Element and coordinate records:
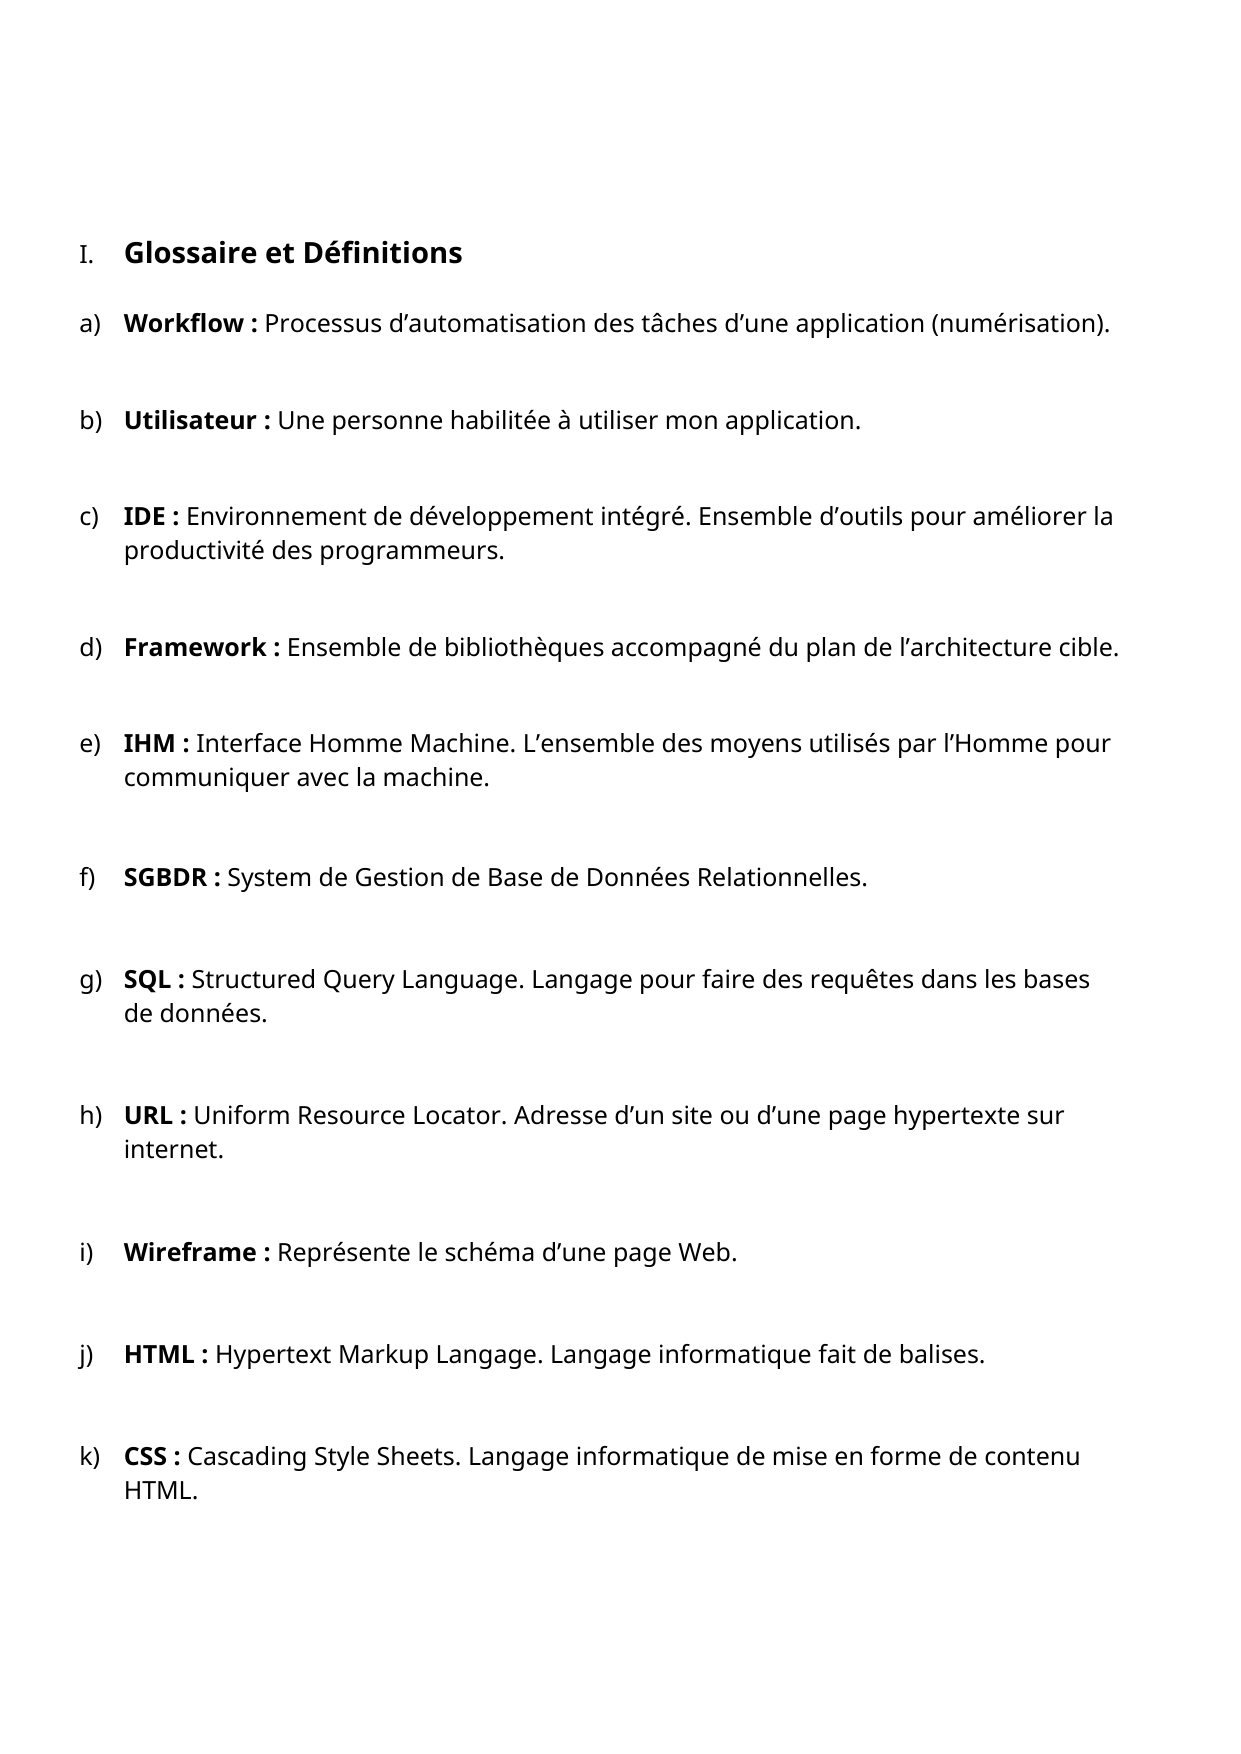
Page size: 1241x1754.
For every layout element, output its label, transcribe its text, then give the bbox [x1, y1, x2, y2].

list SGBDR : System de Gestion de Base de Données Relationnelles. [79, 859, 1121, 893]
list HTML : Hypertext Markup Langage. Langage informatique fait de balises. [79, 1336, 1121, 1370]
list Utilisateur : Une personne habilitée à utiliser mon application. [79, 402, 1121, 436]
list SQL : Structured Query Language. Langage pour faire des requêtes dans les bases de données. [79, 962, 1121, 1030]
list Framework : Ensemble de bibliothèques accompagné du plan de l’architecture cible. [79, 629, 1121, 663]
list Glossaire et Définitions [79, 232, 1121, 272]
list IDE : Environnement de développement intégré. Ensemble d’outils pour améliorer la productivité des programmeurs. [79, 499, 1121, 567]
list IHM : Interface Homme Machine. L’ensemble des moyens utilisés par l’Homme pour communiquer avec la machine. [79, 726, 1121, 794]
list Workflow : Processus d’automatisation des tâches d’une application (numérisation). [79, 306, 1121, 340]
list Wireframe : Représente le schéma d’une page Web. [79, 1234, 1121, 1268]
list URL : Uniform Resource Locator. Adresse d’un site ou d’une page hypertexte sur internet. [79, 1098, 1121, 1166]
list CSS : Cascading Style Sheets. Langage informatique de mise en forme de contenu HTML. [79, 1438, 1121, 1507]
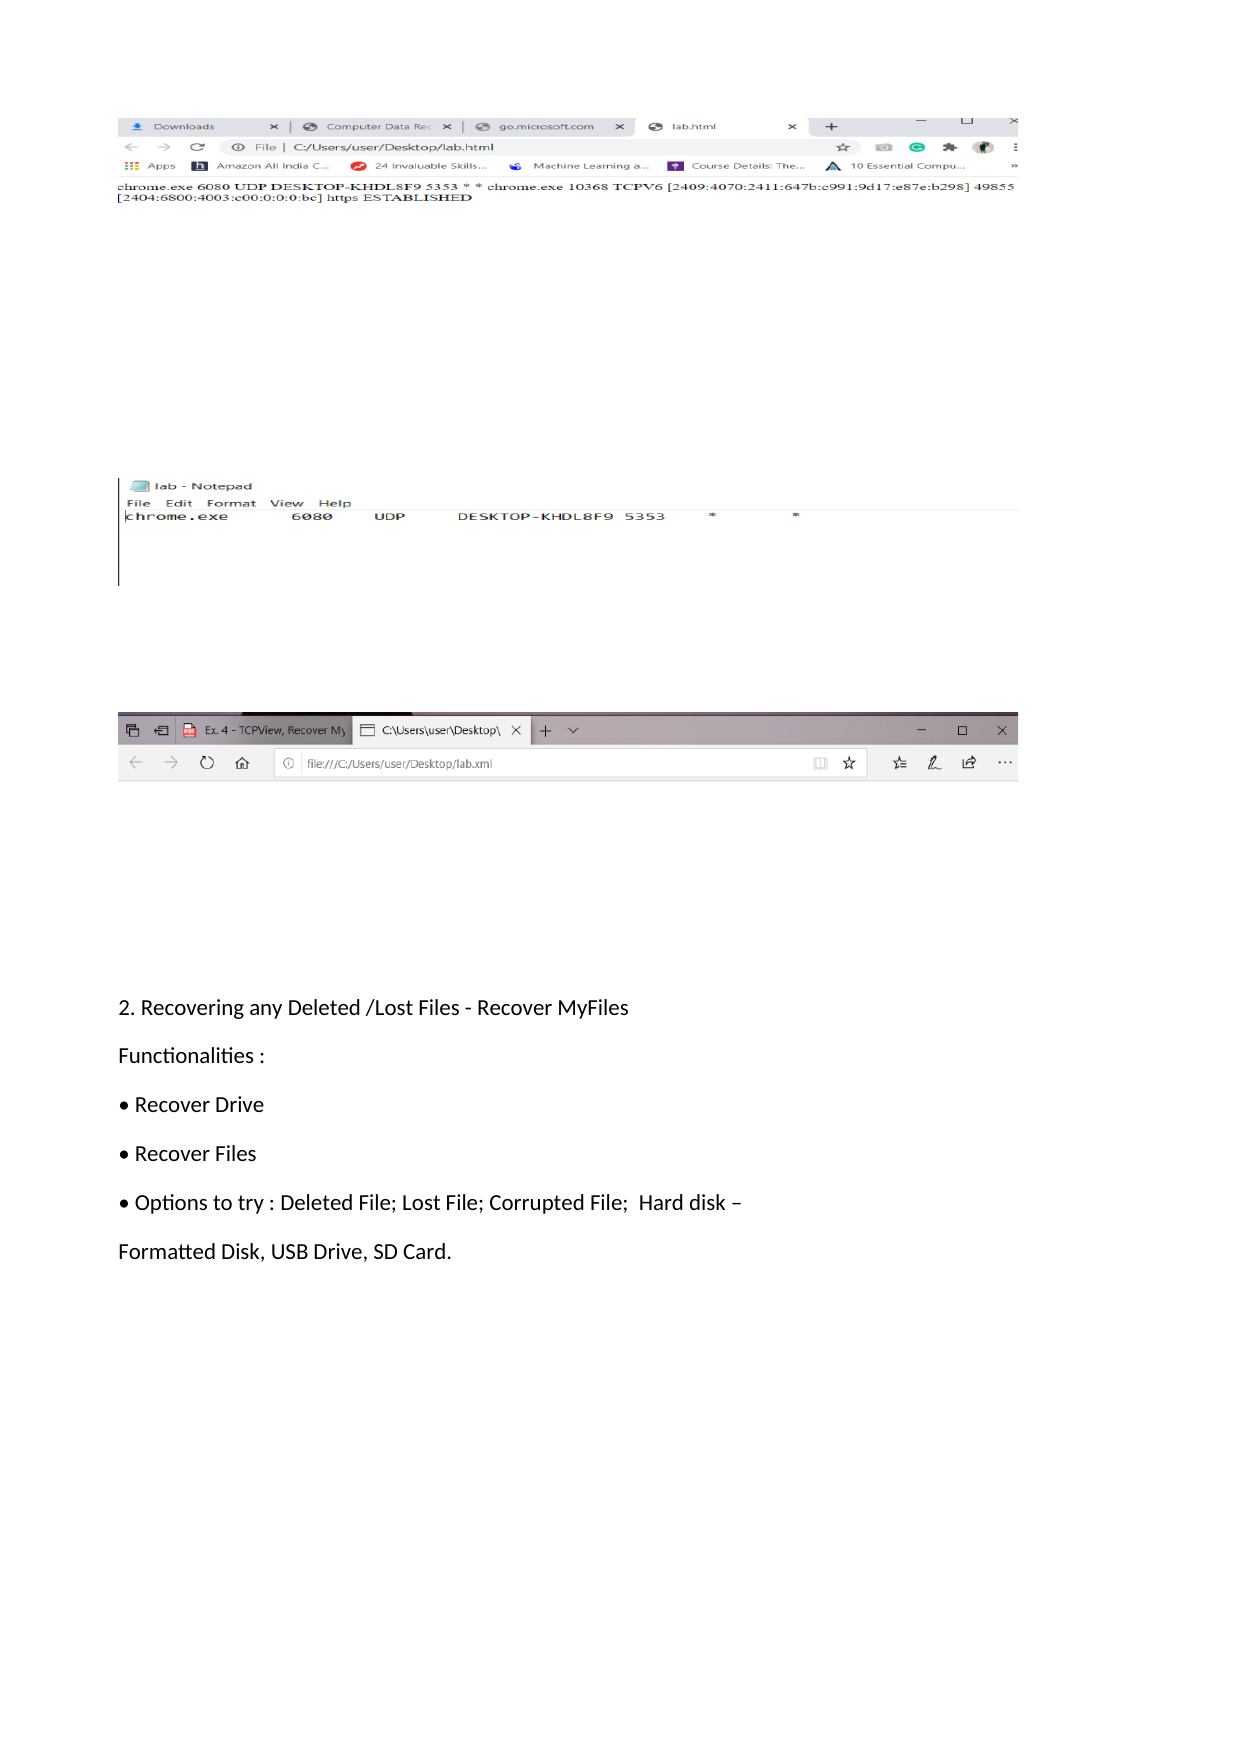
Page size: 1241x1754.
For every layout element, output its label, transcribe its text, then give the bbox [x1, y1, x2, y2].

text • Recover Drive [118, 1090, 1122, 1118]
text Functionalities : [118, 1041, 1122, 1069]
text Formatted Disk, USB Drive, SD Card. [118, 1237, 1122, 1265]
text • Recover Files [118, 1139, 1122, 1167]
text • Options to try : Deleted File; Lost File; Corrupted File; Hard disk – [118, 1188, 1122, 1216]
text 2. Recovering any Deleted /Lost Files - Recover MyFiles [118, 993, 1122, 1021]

*WHAT NEEDS TO BE DONE*. Copy the rows word for word, from the first line through the line containing "list SQL : Structured", including both ends. Leave out the pictures.

*OUTPUT OF THE TASK*.
Page size: 1241x1754.
For every layout element, output its label, transcribe its text, then give the bbox [x1, y1, x2, y2].

list SGBDR : System de Gestion de Base de Données Relationnelles. [79, 859, 1121, 893]
list HTML : Hypertext Markup Langage. Langage informatique fait de balises. [79, 1336, 1121, 1370]
list Utilisateur : Une personne habilitée à utiliser mon application. [79, 402, 1121, 436]
list SQL : Structured Query Language. Langage pour faire des requêtes dans les bases de données. [79, 962, 1121, 1030]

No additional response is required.